WORK INSTRUCTIONS
The number of lines containing the word "were" is all you should give; count them in the records below.

(Excerpts from a dataset)
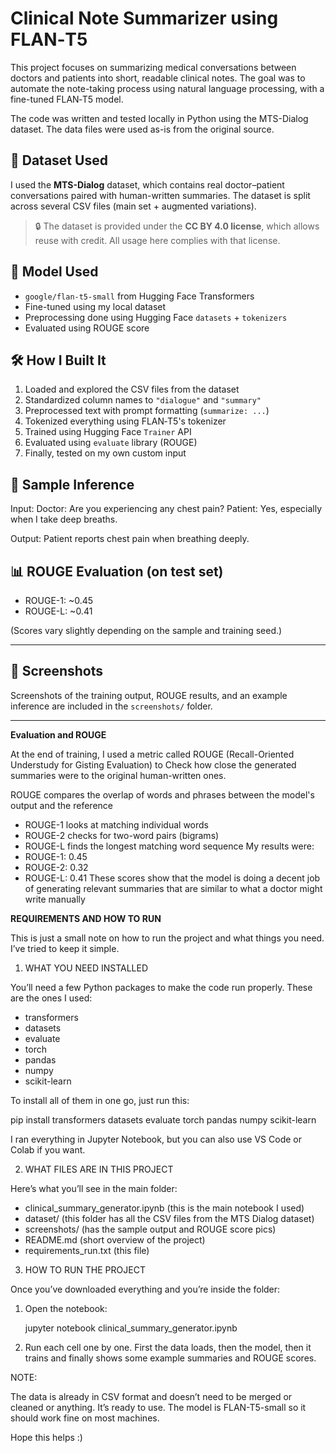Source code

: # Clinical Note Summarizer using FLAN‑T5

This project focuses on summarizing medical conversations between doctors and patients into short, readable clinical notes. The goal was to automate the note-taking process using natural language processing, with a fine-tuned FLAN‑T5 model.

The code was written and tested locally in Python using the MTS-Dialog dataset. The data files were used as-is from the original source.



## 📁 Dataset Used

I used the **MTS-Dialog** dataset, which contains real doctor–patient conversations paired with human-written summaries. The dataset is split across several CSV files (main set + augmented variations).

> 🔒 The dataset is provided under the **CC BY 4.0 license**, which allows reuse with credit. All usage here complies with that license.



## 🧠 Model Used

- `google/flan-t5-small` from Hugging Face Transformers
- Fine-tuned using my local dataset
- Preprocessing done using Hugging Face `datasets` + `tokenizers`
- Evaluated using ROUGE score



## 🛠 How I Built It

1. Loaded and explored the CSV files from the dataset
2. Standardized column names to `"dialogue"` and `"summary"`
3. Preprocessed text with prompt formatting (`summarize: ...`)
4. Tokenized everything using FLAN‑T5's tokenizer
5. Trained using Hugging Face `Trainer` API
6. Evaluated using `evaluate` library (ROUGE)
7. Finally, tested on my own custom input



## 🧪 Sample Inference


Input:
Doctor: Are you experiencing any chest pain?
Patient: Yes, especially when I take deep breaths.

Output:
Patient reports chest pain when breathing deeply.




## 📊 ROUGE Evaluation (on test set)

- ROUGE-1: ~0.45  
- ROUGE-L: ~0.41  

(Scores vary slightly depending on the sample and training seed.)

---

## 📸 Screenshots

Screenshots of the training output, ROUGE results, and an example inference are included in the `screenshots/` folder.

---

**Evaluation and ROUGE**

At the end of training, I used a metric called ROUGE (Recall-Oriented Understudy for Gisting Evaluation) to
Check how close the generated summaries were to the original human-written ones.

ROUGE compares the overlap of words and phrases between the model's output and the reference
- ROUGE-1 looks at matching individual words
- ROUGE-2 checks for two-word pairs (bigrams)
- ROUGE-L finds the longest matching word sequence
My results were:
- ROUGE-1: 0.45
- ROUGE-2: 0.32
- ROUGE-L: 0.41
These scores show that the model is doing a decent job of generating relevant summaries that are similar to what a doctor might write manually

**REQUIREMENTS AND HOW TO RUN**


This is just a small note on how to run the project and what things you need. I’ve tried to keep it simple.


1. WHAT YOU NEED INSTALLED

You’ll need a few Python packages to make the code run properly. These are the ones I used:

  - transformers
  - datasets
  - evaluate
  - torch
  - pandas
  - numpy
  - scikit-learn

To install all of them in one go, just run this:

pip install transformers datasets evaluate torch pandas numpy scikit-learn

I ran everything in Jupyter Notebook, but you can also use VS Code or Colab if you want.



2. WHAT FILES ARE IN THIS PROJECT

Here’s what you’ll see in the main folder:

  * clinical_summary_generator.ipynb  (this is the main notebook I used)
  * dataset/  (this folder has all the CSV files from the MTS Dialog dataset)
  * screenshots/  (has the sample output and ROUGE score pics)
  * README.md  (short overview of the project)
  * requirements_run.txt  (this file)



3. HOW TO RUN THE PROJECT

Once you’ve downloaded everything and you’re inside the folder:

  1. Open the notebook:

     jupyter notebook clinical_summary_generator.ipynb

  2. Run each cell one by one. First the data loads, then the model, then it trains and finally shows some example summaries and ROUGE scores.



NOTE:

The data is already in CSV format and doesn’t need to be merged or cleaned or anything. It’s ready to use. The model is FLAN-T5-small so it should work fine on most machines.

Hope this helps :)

RESULT
3